Dos imágenes confluyen en mi cerebro. Distantes en el tiempo y en la geografía. Incomparables en los calibres de los respectivos poderes implicados. Coincidentes en su sustrato metafórico. Hace unas semanas, una obispa de la Iglesia Episcopal (cristiana) estadounidense se dirigió al presidente Trump en un oficio religioso celebrado en la catedral de Washington. Los términos de su intervención provocaron un furor contenido en el semblante del mandatario. La obispa, serena y clara, abogó por la defensa de los más débiles ante los expeditivos propósitos presidenciales con determinados colectivos.
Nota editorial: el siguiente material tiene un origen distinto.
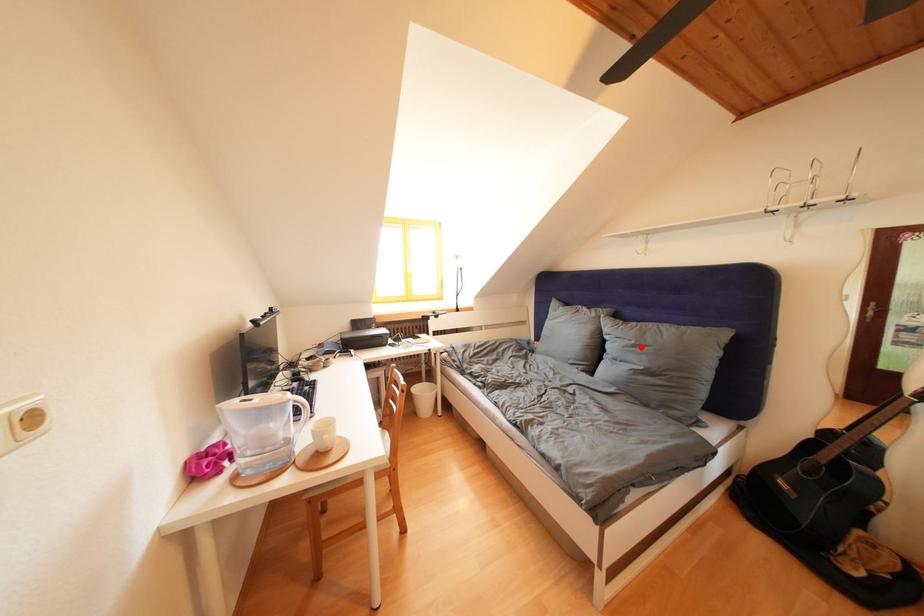
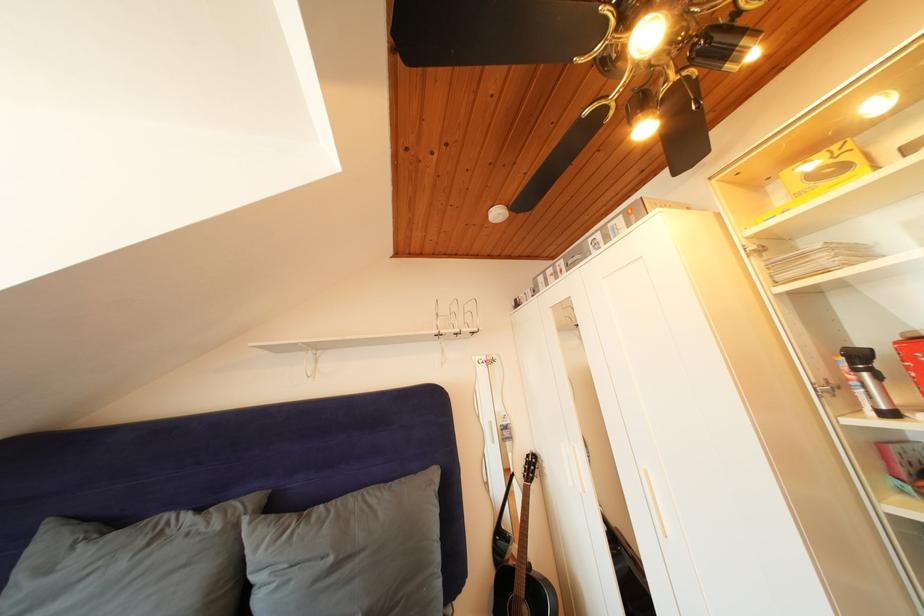
Locate, in the second image, the point that corresponds to the highlighted location in the first image.

(338, 565)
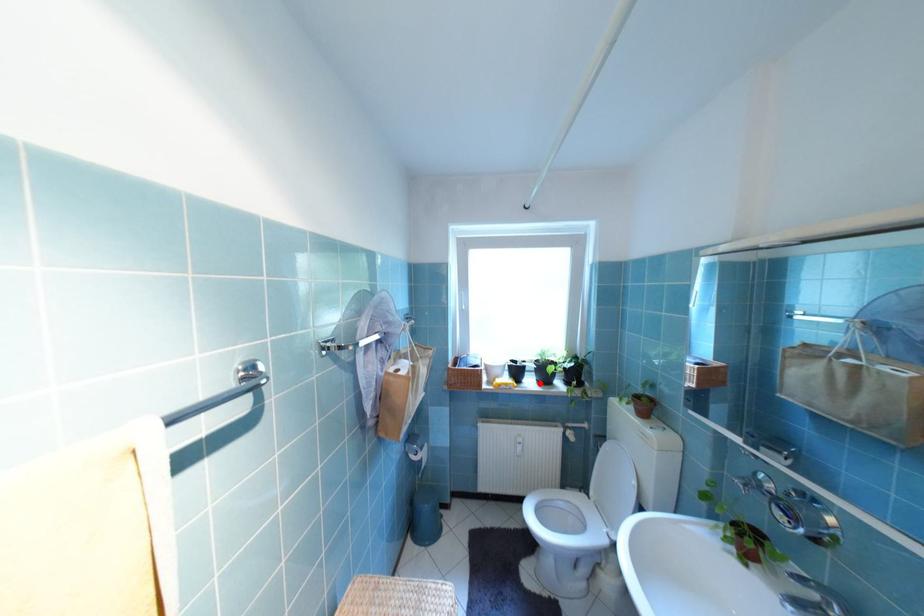
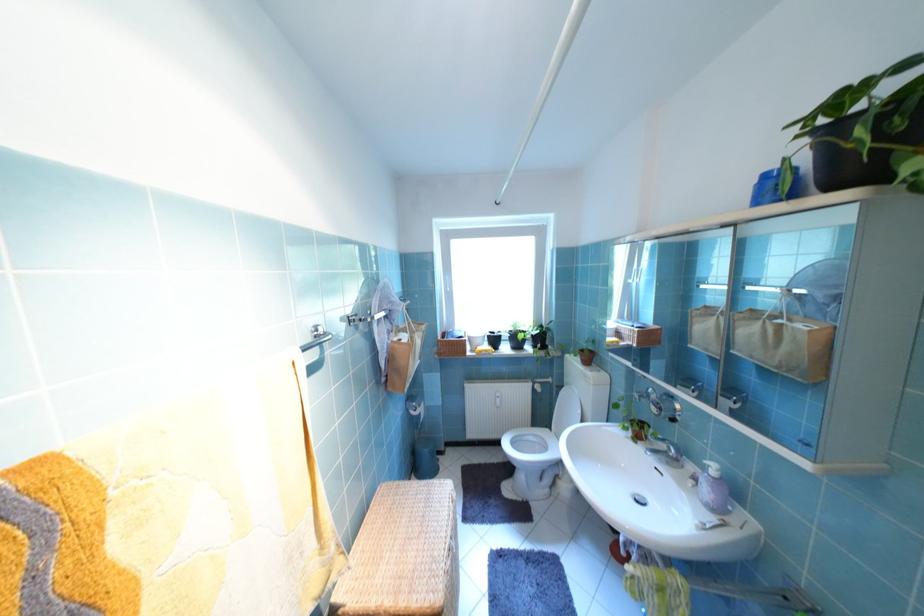
Find the pixel in the second image that matches the highlighted location in the first image.

(515, 349)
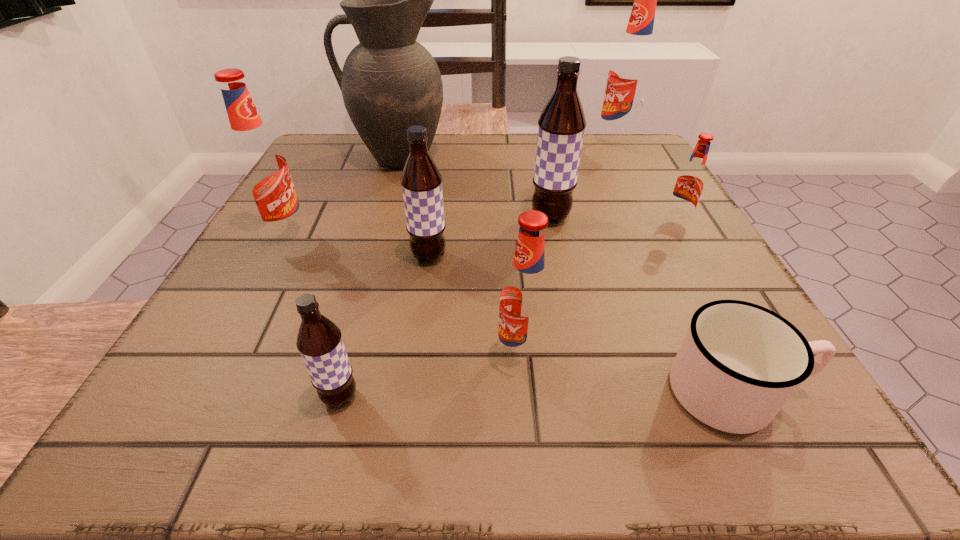
Where is `free space located 0.370m on the right of the second smallest brown root beer`? The image size is (960, 540). free space located 0.370m on the right of the second smallest brown root beer is located at coordinates (653, 256).

Where is `vacant space located 0.340m on the left of the nearest red root beer`? vacant space located 0.340m on the left of the nearest red root beer is located at coordinates (259, 356).

Where is `vacant space located 0.100m on the back of the smallest red root beer`? The image size is (960, 540). vacant space located 0.100m on the back of the smallest red root beer is located at coordinates (659, 188).

The height and width of the screenshot is (540, 960). I want to click on free space located 0.380m on the right of the nearest root beer, so click(x=649, y=397).

Where is `root beer that is at the far edge`? The image size is (960, 540). root beer that is at the far edge is located at coordinates (631, 70).

Where is `pitcher positioned at the far edge`? The image size is (960, 540). pitcher positioned at the far edge is located at coordinates (389, 82).

Find the location of a particular element. Image resolution: width=960 pixels, height=540 pixels. root beer that is at the near edge is located at coordinates (319, 341).

In order to click on mug that is at the near edge in this screenshot , I will do `click(739, 363)`.

The width and height of the screenshot is (960, 540). I want to click on pitcher that is at the left edge, so click(389, 82).

The width and height of the screenshot is (960, 540). What are the coordinates of `root beer present at the left edge` in the screenshot? It's located at (260, 165).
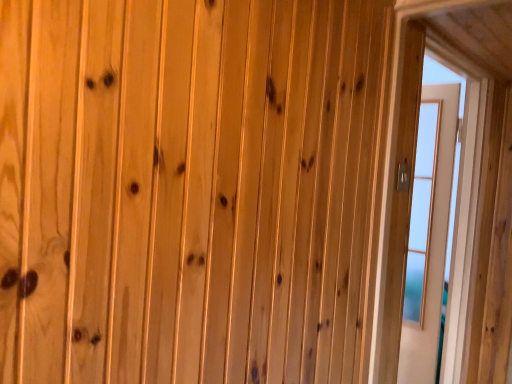
The image size is (512, 384). Describe the element at coordinates (429, 235) in the screenshot. I see `light brown wood door at right` at that location.

What is the approximate height of light brown wood door at right?

light brown wood door at right is 1.65 meters tall.

What is the approximate width of light brown wood door at right?

light brown wood door at right is 2.75 inches wide.

Where is `light brown wood door at right`? light brown wood door at right is located at coordinates (429, 235).

Measure the distance between light brown wood door at right and camera.

light brown wood door at right is 2.12 meters from camera.

The width and height of the screenshot is (512, 384). I want to click on transparent glass door at right, so click(x=395, y=193).

The width and height of the screenshot is (512, 384). What do you see at coordinates (395, 193) in the screenshot? I see `transparent glass door at right` at bounding box center [395, 193].

Find the location of a particular element. The height and width of the screenshot is (384, 512). light brown wood door at right is located at coordinates (429, 235).

Considering the relative positions of transparent glass door at right and light brown wood door at right in the image provided, is transparent glass door at right to the left or to the right of light brown wood door at right?

From the image, it's evident that transparent glass door at right is to the left of light brown wood door at right.

In the image, is transparent glass door at right positioned in front of or behind light brown wood door at right?

transparent glass door at right is in front of light brown wood door at right.

Does point (389, 288) come farther from viewer compared to point (439, 151)?

No, (389, 288) is closer to viewer.

From the picture: From the image's perspective, is transparent glass door at right over light brown wood door at right?

Yes, from the image's perspective, transparent glass door at right is above light brown wood door at right.

From a real-world perspective, between transparent glass door at right and light brown wood door at right, who is vertically lower?

light brown wood door at right.

Between transparent glass door at right and light brown wood door at right, which one has larger width?

With larger width is transparent glass door at right.

From the picture: Who is taller, transparent glass door at right or light brown wood door at right?

Standing taller between the two is light brown wood door at right.

Looking at this image, is transparent glass door at right bigger or smaller than light brown wood door at right?

Considering their sizes, transparent glass door at right takes up more space than light brown wood door at right.

Is transparent glass door at right not within light brown wood door at right?

Absolutely, transparent glass door at right is external to light brown wood door at right.

In the scene shown: Is transparent glass door at right directly adjacent to light brown wood door at right?

No, transparent glass door at right is not with light brown wood door at right.

Is transparent glass door at right looking in the opposite direction of light brown wood door at right?

Yes, transparent glass door at right is positioned with its back facing light brown wood door at right.

Identify the location of window to the left of light brown wood door at right. (395, 193).

Which is more to the right, light brown wood door at right or transparent glass door at right?

From the viewer's perspective, light brown wood door at right appears more on the right side.

Relative to transparent glass door at right, is light brown wood door at right in front or behind?

In the image, light brown wood door at right appears behind transparent glass door at right.

Which is behind, point (441, 250) or point (377, 313)?

Point (441, 250)

Consider the image. From the image's perspective, is light brown wood door at right located above or below transparent glass door at right?

From the image's perspective, light brown wood door at right appears below transparent glass door at right.

From a real-world perspective, is light brown wood door at right located beneath transparent glass door at right?

Indeed, from a real-world perspective, light brown wood door at right is positioned beneath transparent glass door at right.

Is light brown wood door at right wider or thinner than transparent glass door at right?

In the image, light brown wood door at right appears to be more narrow than transparent glass door at right.

Who is shorter, light brown wood door at right or transparent glass door at right?

With less height is transparent glass door at right.

Considering the relative sizes of light brown wood door at right and transparent glass door at right in the image provided, is light brown wood door at right smaller than transparent glass door at right?

Yes.

Is light brown wood door at right spatially inside transparent glass door at right, or outside of it?

light brown wood door at right is located beyond the bounds of transparent glass door at right.

Is light brown wood door at right far from transparent glass door at right?

No.

Could you tell me if light brown wood door at right is turned towards transparent glass door at right?

Yes.

You are a GUI agent. You are given a task and a screenshot of the screen. Output one action in this format:
    pyautogui.click(x=<x>, y=<y>)
    Task: Click on the window above the light brown wood door at right (from a real-world perspective)
    The image size is (512, 384).
    Given the screenshot: What is the action you would take?
    pyautogui.click(x=395, y=193)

Un mandamiento básico de esta confesión, con décadas de igualdad de género en su seno. Hace más de cinco, en pleno tardofranquismo, el cinturón industrial de Pamplona era un polvorín de reivindicaciones laborales y salariales. Un conflicto detonaba la solidaridad de clase: paros, manifestaciones, encierros. Huelgas generales. En 1975, el conflicto en Potasas de Navarra suscitó la solidaridad de unos 20.000 trabajadores de más de 50 empresas importantes, con extensión a comercios y oficinas. La represión policial era severa. Los llamados curas obreros sumaron sus voces desde púlpitos, altares y asambleas.
Mi actividad profesional me deparó la presencia imprevista en un encuentro infrecuente: despacho del Gobernador Civil (actual edificio de la Delegación del Gobierno), reunión del entonces llamado “poncio” y del Arzobispo de Pamplona. La corpulencia del gobernador Ruiz de Gordoa (1972-76) contrastaba con la figura menuda de monseñor José Méndez Asensio (1971-78). También confrontaban actitudes y sensibilidades. El prelado intercedió por detenidos y sancionados y pidió respeto para edificios de la Iglesia refugio ocasional de huelguistas. Méndez dejó en la diócesis impronta de espiritualidad, humildad y sencillez. Inquietud sindical: riesgo de desmantelamiento de industrias. Ya no nos reconocemos en aquella sociedad. Luchadora y solidaria.